Da mesma maneira, diferente do que se passou na França metropolitana, em que o primeiro lugar foi do banqueiro Emmanuel Macron, na Guiana venceu o candidato do Partido de Esquerda Jéan-Luc Mélenchon, com 24,7% dos votos, seguido de perto pela conservadora Marie Le Pen, com 24,3%.

O resultado não surpreende. Primeiro, claro, há um grande descontentamento popular que levou ao alto índice de abstenção. Mas, além disso, no território guianês existe uma série de conflitos sociais, em especial migratórios, desencadeados pela especificidade que a situação colonial traz à Guiana: ser um território da União Europeia encravado na América Latina. Assim, os votos conquistados por Le Pen vieram, para além da população branca, burguesa e pequeno-burguesa, de uma importante parcela dos trabalhadores que vê diretamente na migração a causa de seus problemas sociais, como o desemprego e a má qualidade dos serviços públicos. Já a escolha por Mélenchon engloba, além do descontentamento com o Partido Socialista (Do presidente François Hollande), uma visão de que a Guiana pode mais junto à França.

Durante a campanha, Mélenchon também demonstrou certa prepotência colonialista ao afirmar que “a fronteira mais longa da França é com o Brasil e não com a Alemanha”, em uma referência aos 730 km de fronteira entre o Brasil e a Guiana Francesa. Essa dificuldade em certos setores da esquerda europeia em entender a questão colonial não é de surpreender. Quando nos dirigimos à história francesa, por exemplo, salta aos olhos a posição equivocada do Partido Comunista Francês contra a luta pela independência na Argélia durante o século passado.

A luta de classes e o colonialismo

Ao longo dessas quatro semanas, os conflitos foram se acentuando, ao ponto de nos últimos dias de mobilização, se formar um coletivo contrário às barricadas. Composto, sobretudo por empresários, o coletivo Pou Lagwiyann Circulé, ainda que afirmasse ser, supostamente, a favor das reinvindicações populares, apresentou queixa à polícia contra as barricadas por obstrução da livre circulação. Da mesma maneira, na semana seguinte à assinatura do acordo, o monumento do Punho Erguido, que havia sido construído durante a marcha do dia 5 de Abril e se tornou símbolo das reinvindicações populares, foi incendiado.

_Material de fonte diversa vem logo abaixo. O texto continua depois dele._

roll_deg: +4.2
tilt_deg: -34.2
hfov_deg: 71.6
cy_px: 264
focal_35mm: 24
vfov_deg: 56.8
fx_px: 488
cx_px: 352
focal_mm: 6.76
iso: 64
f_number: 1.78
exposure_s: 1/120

O conflito não surpreende. As classes dominantes latino-americanas sempre foram os setores mais atrasados na reivindicação de qualquer tipo de identidade nacional. Nas palavras do argentino Jorge Abelardo Ramos, após os processos fragmentados de independência, “toda a América Latina havia se convertido num sistema assimétrico de vinte portos francos, de vinte abastecedores do mercado mundial”, cada um defendendo seus próprios interesses exportadores.

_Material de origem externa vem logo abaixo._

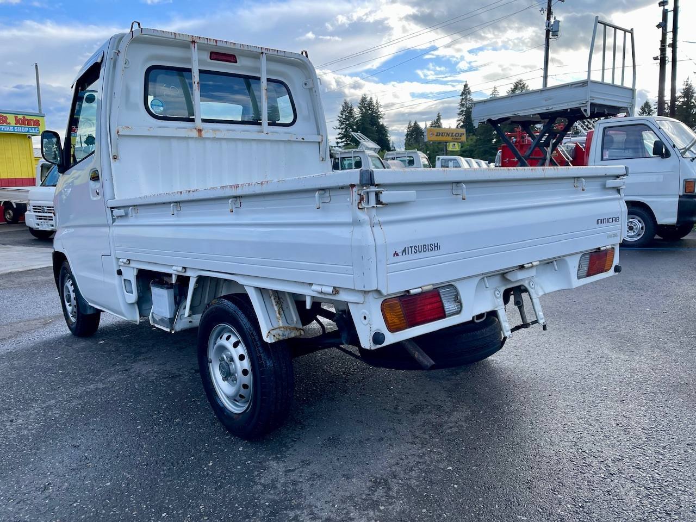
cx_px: 348
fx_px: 503
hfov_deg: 69.4
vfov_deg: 54.9
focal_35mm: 25
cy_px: 261
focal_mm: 5.1
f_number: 1.6
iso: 32
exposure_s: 1/740
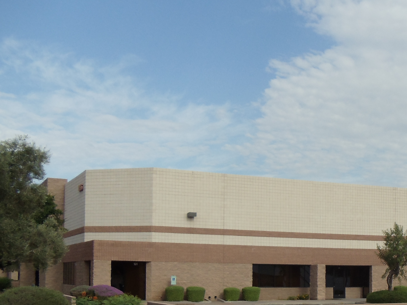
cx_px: 361
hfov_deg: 22.2
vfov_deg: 16.9
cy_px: 276
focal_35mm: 86
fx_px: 1011
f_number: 7.1
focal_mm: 6
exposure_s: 1/320
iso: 100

Em um território colonial como o da Guiana Francesa, as divergências entre as classes dominantes, aliadas aos interesses coloniais, e as classes subalternas são maiores ainda. É por isso que qualquer movimento nacional de país periférico que busque por mais autonômica haverá necessariamente que caminhar em direção à luta socialista.

Resta como lição de todo esse processo a consciência de que é urgente estancar as feridas coloniais que ainda permanecem na América Latina, caso da Guiana Francesa, das Malvinas e demais ilhas do Atlântico Sul, de Porto Rico, e de tantas outras pequenas ilhas do Caribe, bem como eliminar as cicatrizes deste processo: as fronteiras que ainda nos separam.

“A Nação Latino-Americana dividida em vinte fragmentos tenderá a se unir, a fim de emergir do estancamento e da impotência.”[1] E quem sabe assim, venhamos a formar o que Trotsky chamou de os Estados Unidos Socialistas da América Latina. Somente desta maneira, lutando por uma integração socialista continental, poderemos construir um novo mundo, em que não mais exista a exploração do homem pelo homem.

[1] Jorge Abelardo Ramos, em História da Nação Latino-Americana.